Checkmating Ben Kingsley's historic casting in non-white roles by having him play a more washed-up version of himself was a moment of genius and I still love it to this day. The scene where Tony figures out what's going on is a lot of fun and contrasts nicely with Kingsley's "Mandarin" sequences, also displaying the range that Kingsley can reach. More than once, I've heard people refer to Guy Pearce's Killian as "The Mandarin", purportedly because of the line where he says as much; have we really forgotten how hyperbole works? Also, the idea that Killian is behind the entire trilogy's worth of Tony's suffering is baffling and a disappointing resolution to the series. Guy Pearce is freaking amazing, as usual, I really wanted him to be cast as Doctor Strange and am still miffed that he's done his MCU dash after a single film that I didn't really care for all that much. Killian being the actual villain, rather than Maya Hansen as in the comic "In Extremis" storyline, feels like a misstep, especially as she really has nothing else to do in the film other than gush over how smart Tony is. 


It's great having Rhodey back, though it's odd he doesn't get to do more in the finale, with all of the empty Iron Man suits flying around and dying in a pointless and not well choreographed battle. I rarely say that any of the MCU movies are "bad", because they're not, the acting, scripts and film work is at least reasonable in all of them, but I honestly don't care much for Iron Man 3. I really do prefer both Iron Man 2 and Thor - The Dark World when it gets down to it. There's still plenty to enjoy and I'm, again, not saying that it is, by any measure, a bad film, just not one I like to watch all that often.
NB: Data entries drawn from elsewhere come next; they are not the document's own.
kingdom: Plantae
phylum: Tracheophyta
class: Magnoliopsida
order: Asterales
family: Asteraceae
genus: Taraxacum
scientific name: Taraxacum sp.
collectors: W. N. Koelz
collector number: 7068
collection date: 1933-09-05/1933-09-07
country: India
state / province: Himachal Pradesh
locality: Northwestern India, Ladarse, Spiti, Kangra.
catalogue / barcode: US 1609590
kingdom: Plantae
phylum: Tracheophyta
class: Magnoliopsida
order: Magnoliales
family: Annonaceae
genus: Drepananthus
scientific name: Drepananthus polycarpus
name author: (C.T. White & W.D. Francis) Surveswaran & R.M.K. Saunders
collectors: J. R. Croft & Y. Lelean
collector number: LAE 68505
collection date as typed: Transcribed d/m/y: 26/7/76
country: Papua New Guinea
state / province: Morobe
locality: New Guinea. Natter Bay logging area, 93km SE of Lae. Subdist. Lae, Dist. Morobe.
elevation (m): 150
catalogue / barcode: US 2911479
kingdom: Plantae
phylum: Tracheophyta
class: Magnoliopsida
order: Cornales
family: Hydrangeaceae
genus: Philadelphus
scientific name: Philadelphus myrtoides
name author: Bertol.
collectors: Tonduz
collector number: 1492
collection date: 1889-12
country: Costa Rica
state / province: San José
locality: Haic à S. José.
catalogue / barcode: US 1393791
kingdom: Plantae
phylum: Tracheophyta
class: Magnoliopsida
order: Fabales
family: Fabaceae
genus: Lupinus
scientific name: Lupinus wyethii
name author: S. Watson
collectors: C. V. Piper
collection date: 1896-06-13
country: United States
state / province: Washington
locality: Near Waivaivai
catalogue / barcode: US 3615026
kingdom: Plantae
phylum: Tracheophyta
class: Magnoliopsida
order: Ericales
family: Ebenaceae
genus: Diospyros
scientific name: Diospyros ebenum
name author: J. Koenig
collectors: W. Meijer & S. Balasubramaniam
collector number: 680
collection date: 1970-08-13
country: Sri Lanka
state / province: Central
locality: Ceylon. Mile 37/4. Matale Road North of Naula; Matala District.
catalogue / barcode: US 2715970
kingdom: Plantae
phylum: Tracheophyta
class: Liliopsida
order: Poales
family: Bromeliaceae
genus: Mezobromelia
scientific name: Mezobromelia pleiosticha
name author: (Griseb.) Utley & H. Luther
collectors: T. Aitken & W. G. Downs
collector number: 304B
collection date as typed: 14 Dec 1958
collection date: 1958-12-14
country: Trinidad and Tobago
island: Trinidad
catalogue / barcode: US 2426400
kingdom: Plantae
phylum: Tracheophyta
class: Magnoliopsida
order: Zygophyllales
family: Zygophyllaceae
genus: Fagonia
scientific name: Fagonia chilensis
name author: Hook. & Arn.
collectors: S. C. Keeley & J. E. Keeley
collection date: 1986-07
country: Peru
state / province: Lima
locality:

With the distance of time and the resolution[s] of Avengers Endgame, I can safely say that I honestly prefer Tony Stark when he's part of an ensemble, rather than the focus of the entire film, and whilst I'll miss having more Captain America outings, it just won't be the same for Iron Man. That said, I have been thinking about some "Armour Wars" inspired antics of late, perhaps I can scoop up some cheap Heroclix suits to play that out.